Count how many lines of the data include the string "elbow", then say that number and stop.

**DATA FOR THE TASK**.
◇ ◇ ◇

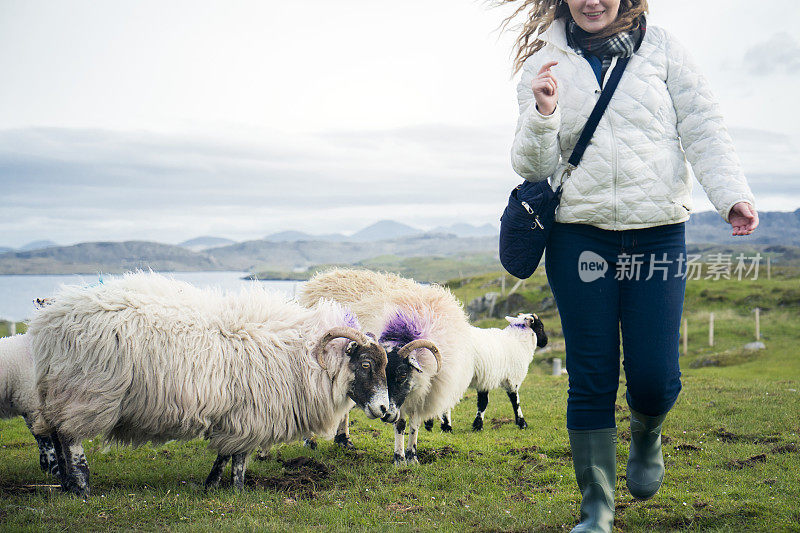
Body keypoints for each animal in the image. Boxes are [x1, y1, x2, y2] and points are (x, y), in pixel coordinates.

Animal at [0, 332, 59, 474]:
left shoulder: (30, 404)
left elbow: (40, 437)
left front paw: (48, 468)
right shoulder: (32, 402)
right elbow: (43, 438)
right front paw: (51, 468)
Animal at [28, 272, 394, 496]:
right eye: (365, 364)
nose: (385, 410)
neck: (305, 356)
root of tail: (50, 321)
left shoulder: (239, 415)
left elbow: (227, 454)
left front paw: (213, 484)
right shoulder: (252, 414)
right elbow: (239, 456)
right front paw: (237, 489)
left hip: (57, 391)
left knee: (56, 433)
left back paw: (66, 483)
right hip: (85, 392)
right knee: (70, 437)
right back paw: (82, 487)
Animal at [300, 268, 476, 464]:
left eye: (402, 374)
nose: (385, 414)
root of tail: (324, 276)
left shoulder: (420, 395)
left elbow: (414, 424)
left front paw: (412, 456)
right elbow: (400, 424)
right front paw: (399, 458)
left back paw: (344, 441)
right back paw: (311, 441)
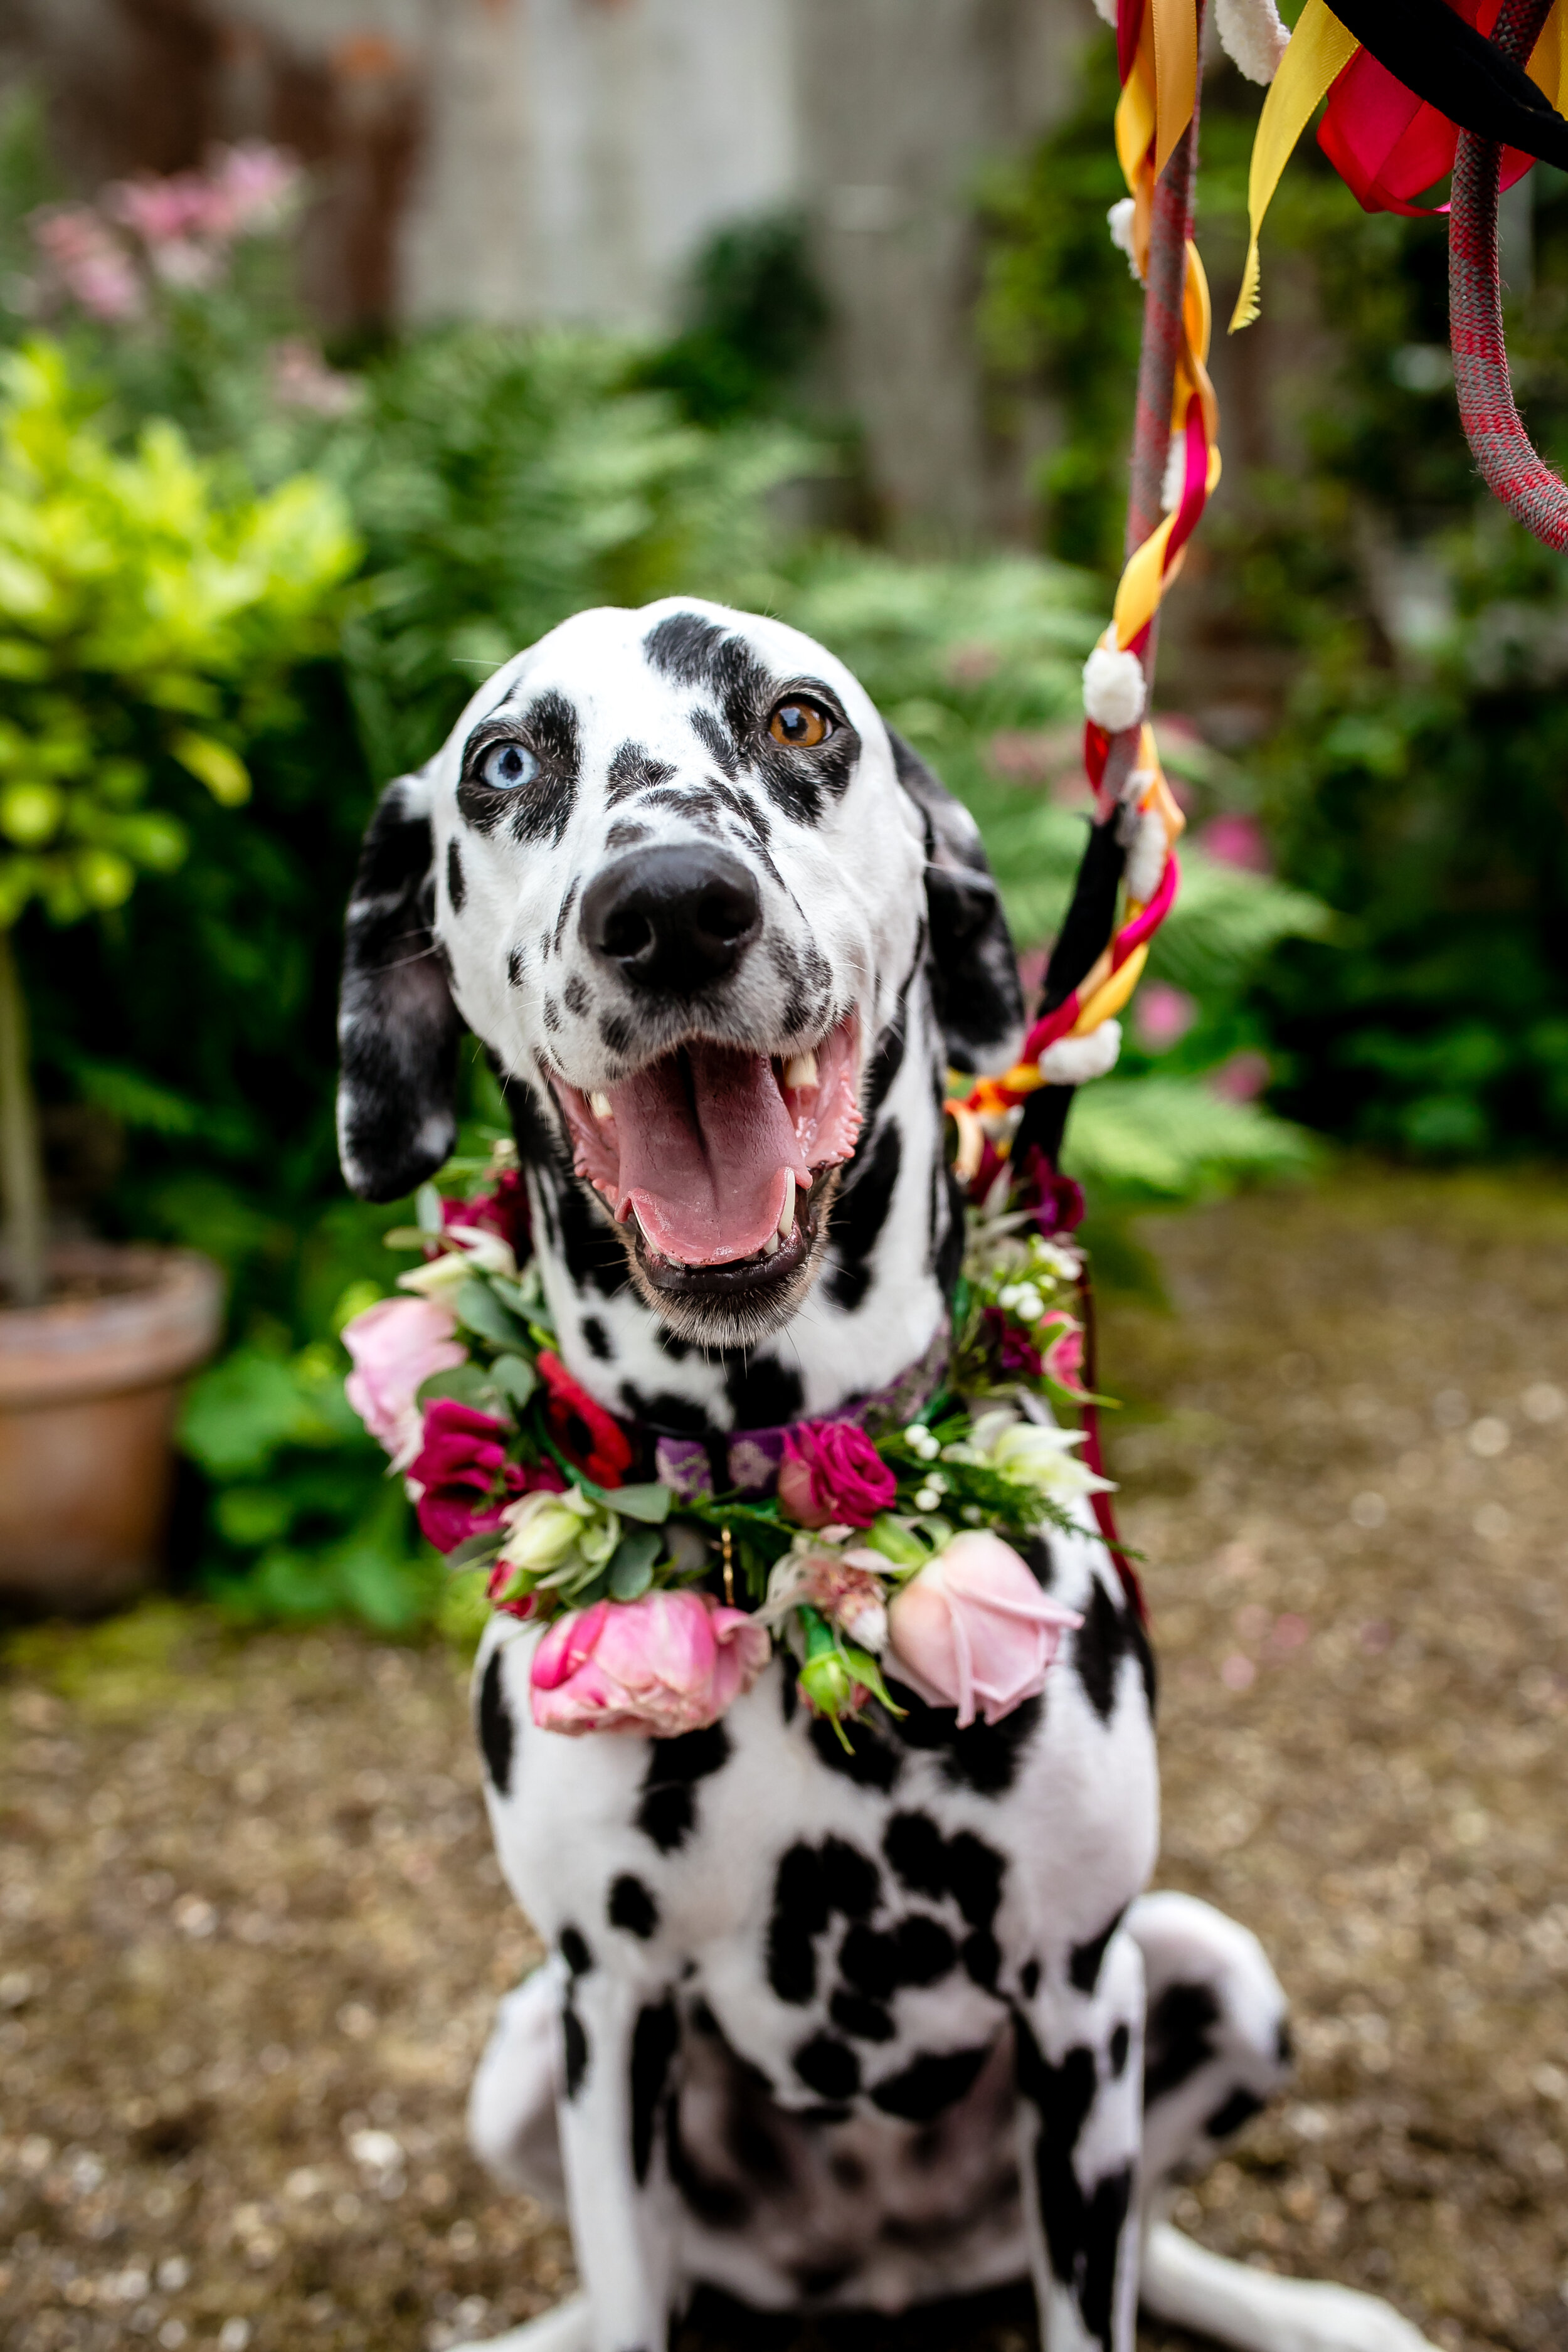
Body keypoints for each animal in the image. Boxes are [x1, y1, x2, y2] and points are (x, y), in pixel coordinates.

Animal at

◇ ◇ ◇

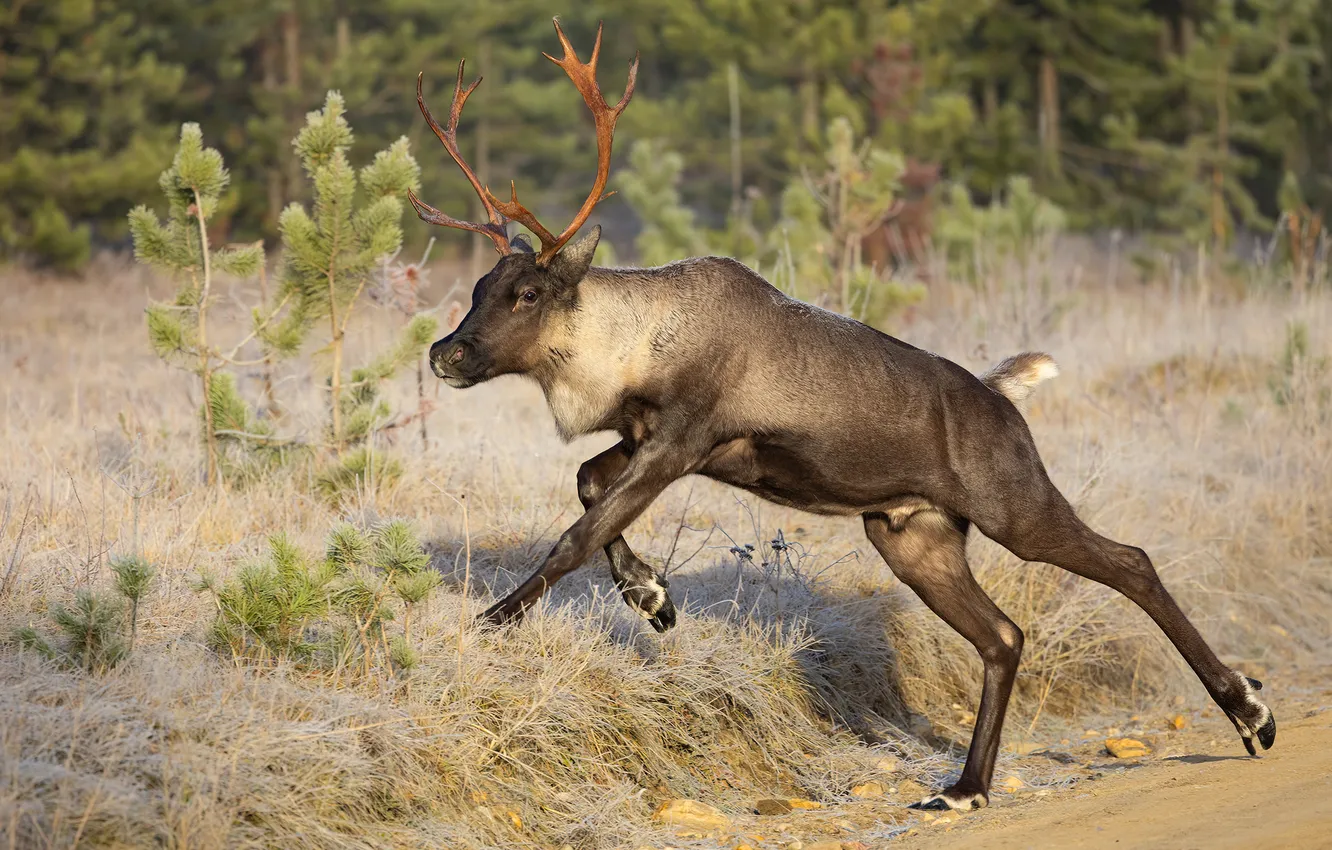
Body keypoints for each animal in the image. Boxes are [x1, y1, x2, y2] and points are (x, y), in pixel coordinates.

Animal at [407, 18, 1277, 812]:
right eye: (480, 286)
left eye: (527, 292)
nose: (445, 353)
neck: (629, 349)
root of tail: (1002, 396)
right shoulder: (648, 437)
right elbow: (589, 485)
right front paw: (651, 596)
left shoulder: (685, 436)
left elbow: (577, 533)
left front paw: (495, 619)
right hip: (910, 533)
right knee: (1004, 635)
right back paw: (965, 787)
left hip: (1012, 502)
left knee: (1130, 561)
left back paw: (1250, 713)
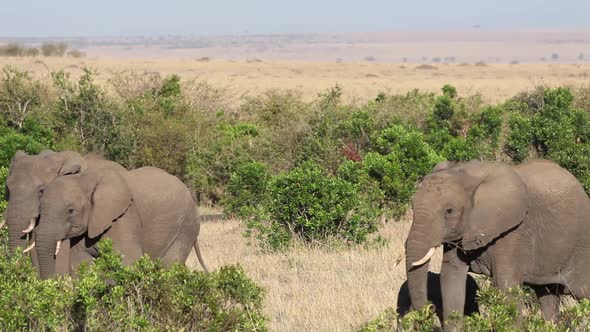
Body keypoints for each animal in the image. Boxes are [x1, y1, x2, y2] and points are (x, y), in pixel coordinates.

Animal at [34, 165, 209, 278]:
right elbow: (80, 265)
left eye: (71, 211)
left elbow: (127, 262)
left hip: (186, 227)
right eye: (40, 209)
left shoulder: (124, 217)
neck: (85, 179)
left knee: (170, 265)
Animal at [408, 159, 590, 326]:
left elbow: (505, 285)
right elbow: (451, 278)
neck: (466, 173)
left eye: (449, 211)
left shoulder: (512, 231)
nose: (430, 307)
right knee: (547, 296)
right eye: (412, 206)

◇ ◇ ◇

**SOLVED PROBLEM**. 12